» **SOURCE DATA**:
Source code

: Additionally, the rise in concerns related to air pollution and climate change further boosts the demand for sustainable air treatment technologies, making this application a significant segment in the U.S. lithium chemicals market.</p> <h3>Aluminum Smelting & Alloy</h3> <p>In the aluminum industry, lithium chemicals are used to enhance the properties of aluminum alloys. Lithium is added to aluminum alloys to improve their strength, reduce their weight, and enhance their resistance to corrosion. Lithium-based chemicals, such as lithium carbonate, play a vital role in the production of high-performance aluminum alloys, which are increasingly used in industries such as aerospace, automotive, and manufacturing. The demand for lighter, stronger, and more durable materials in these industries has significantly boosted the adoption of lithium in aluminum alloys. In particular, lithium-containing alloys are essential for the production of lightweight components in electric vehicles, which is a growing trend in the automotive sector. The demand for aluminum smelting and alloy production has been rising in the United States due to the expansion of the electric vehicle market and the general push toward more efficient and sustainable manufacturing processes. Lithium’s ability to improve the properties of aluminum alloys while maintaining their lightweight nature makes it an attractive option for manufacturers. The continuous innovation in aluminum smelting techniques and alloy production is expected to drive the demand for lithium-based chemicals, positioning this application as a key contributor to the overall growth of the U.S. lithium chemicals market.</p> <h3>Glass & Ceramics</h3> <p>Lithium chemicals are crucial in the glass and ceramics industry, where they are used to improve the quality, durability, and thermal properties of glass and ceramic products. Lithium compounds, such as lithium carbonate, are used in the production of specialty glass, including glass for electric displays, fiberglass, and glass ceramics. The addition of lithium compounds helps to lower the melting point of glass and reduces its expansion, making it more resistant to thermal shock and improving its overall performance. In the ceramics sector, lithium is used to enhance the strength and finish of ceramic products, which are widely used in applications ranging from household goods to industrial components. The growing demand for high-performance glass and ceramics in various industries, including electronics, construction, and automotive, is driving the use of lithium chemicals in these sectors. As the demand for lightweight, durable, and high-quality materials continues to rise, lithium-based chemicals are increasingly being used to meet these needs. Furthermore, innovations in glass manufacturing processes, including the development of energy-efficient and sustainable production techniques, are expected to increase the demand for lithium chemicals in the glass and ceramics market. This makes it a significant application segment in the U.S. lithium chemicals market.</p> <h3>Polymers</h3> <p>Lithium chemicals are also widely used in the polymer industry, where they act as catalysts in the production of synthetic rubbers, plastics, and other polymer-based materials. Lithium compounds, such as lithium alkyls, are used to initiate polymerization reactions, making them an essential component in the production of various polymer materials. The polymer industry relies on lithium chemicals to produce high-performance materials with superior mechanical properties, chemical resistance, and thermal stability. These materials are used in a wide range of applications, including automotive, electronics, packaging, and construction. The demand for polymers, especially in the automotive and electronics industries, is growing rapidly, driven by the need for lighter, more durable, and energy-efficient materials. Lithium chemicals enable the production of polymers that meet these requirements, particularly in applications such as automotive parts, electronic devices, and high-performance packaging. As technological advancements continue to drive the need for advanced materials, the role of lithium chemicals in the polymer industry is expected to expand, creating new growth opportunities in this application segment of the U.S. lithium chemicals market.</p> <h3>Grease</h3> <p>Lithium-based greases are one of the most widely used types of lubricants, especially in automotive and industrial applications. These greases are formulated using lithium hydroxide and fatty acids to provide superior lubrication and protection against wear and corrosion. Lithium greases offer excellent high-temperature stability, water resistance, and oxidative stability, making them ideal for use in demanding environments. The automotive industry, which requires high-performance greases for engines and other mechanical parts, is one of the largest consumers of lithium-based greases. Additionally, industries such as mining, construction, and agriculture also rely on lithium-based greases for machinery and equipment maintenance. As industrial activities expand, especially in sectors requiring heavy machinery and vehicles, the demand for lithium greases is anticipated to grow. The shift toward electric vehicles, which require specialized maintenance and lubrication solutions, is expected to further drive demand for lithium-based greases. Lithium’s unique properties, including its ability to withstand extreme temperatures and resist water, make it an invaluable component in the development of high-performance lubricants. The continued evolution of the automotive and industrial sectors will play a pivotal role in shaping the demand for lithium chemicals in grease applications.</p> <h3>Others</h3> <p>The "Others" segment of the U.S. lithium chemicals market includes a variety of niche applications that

---

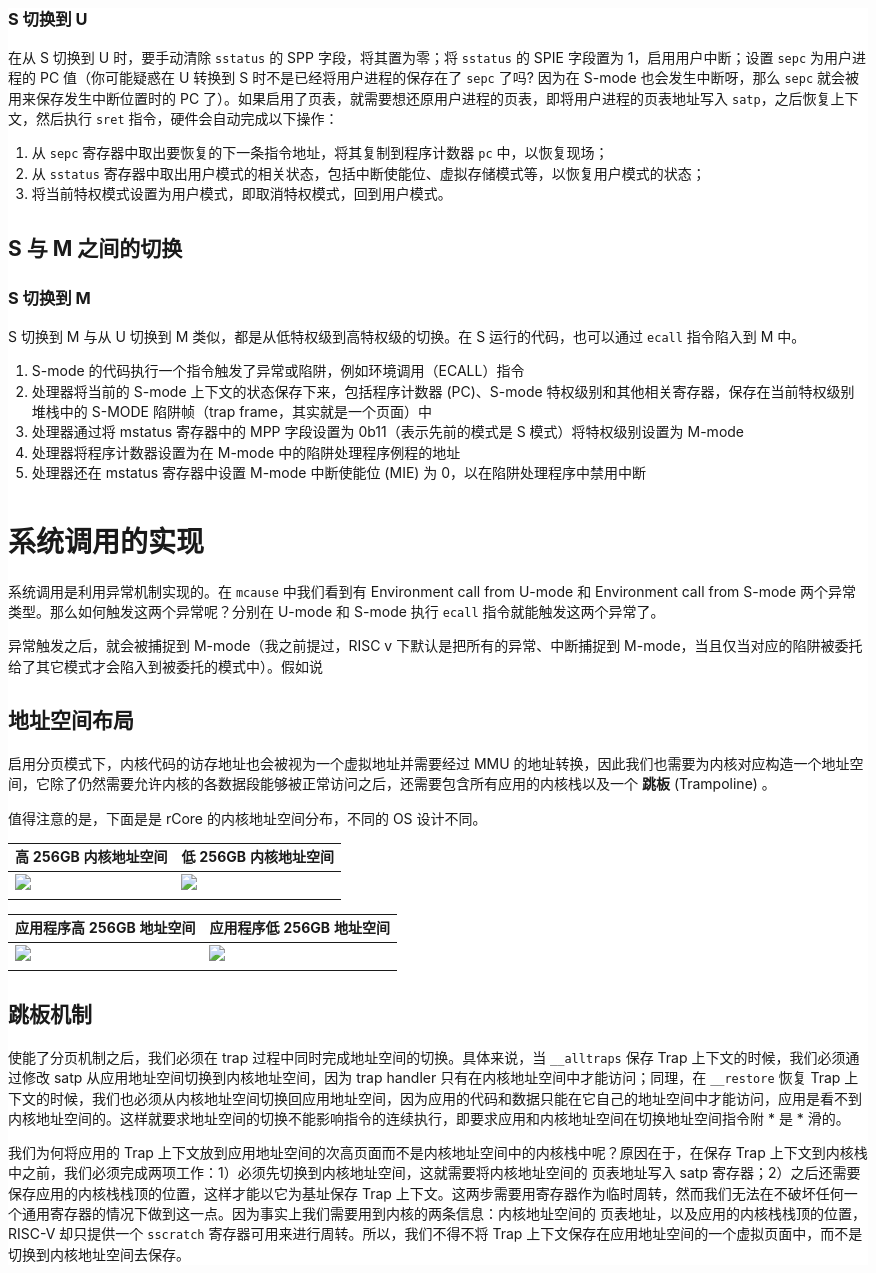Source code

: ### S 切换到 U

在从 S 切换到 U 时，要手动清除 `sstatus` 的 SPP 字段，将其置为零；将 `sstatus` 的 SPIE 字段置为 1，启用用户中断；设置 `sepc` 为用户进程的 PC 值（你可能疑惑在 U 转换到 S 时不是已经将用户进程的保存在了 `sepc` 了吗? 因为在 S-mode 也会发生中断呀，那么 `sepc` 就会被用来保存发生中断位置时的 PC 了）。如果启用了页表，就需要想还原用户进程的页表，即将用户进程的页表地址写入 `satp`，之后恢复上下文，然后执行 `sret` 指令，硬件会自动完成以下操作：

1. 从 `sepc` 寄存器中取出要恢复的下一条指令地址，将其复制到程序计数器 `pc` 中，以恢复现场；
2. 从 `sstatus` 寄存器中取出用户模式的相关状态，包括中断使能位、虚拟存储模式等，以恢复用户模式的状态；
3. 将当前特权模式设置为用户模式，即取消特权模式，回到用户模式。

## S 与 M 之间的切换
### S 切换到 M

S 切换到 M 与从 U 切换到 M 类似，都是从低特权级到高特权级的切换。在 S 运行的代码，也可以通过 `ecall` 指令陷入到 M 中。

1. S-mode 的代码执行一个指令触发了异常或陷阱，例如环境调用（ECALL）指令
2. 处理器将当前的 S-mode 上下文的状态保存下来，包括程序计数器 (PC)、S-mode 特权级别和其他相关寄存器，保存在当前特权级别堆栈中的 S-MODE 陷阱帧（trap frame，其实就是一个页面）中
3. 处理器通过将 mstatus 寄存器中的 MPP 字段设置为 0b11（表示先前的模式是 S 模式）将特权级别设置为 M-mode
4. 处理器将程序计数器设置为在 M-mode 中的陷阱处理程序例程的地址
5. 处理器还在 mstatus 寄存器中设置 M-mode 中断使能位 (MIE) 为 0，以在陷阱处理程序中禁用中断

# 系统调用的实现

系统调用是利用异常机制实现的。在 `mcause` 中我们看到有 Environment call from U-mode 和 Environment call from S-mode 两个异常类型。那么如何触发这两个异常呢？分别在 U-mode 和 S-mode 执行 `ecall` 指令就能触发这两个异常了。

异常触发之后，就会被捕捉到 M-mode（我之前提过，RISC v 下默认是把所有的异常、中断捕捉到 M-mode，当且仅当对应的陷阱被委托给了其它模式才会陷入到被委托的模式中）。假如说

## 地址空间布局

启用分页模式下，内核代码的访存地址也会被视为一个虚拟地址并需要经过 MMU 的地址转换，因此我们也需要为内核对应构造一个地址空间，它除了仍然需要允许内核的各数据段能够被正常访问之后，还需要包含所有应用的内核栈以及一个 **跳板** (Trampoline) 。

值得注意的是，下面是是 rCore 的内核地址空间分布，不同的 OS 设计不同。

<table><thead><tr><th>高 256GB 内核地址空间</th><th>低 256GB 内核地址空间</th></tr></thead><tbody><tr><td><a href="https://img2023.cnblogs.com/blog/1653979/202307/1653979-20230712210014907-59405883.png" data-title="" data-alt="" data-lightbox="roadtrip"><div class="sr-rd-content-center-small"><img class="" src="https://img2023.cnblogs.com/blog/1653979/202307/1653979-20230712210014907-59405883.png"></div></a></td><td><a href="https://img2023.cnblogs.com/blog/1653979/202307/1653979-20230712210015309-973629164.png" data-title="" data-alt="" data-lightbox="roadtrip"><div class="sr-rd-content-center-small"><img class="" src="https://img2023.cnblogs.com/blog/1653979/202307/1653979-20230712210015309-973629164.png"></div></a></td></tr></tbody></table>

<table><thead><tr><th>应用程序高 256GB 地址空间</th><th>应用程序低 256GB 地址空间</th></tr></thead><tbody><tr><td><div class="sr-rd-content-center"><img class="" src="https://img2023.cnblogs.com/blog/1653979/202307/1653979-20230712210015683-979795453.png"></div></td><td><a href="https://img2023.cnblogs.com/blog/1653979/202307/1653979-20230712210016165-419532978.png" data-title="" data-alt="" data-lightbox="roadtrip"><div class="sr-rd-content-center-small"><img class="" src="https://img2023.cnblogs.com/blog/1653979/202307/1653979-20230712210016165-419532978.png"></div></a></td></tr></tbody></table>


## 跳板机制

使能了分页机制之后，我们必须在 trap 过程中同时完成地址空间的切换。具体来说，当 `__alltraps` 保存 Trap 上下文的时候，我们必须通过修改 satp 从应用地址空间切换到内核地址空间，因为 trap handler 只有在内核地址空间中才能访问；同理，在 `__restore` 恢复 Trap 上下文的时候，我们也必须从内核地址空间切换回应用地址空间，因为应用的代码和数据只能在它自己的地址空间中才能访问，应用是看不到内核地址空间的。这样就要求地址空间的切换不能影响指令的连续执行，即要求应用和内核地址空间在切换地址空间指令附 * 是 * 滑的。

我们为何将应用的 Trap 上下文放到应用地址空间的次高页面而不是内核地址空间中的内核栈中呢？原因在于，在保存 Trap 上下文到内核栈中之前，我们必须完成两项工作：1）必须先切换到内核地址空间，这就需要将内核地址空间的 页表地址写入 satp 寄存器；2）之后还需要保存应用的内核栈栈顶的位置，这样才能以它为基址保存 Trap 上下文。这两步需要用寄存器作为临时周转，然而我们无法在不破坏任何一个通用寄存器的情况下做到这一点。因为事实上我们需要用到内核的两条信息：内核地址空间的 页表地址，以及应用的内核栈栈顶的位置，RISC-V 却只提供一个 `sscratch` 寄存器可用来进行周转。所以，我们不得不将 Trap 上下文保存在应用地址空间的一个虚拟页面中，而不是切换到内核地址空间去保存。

» **WRITTEN TASK**:
Pull from the data each line where the string "small" turns up.

» **EXERCISE SOLUTION**:
<table><thead><tr><th>高 256GB 内核地址空间</th><th>低 256GB 内核地址空间</th></tr></thead><tbody><tr><td><a href="https://img2023.cnblogs.com/blog/1653979/202307/1653979-20230712210014907-59405883.png" data-title="" data-alt="" data-lightbox="roadtrip"><div class="sr-rd-content-center-small"><img class="" src="https://img2023.cnblogs.com/blog/1653979/202307/1653979-20230712210014907-59405883.png"></div></a></td><td><a href="https://img2023.cnblogs.com/blog/1653979/202307/1653979-20230712210015309-973629164.png" data-title="" data-alt="" data-lightbox="roadtrip"><div class="sr-rd-content-center-small"><img class="" src="https://img2023.cnblogs.com/blog/1653979/202307/1653979-20230712210015309-973629164.png"></div></a></td></tr></tbody></table>
<table><thead><tr><th>应用程序高 256GB 地址空间</th><th>应用程序低 256GB 地址空间</th></tr></thead><tbody><tr><td><div class="sr-rd-content-center"><img class="" src="https://img2023.cnblogs.com/blog/1653979/202307/1653979-20230712210015683-979795453.png"></div></td><td><a href="https://img2023.cnblogs.com/blog/1653979/202307/1653979-20230712210016165-419532978.png" data-title="" data-alt="" data-lightbox="roadtrip"><div class="sr-rd-content-center-small"><img class="" src="https://img2023.cnblogs.com/blog/1653979/202307/1653979-20230712210016165-419532978.png"></div></a></td></tr></tbody></table>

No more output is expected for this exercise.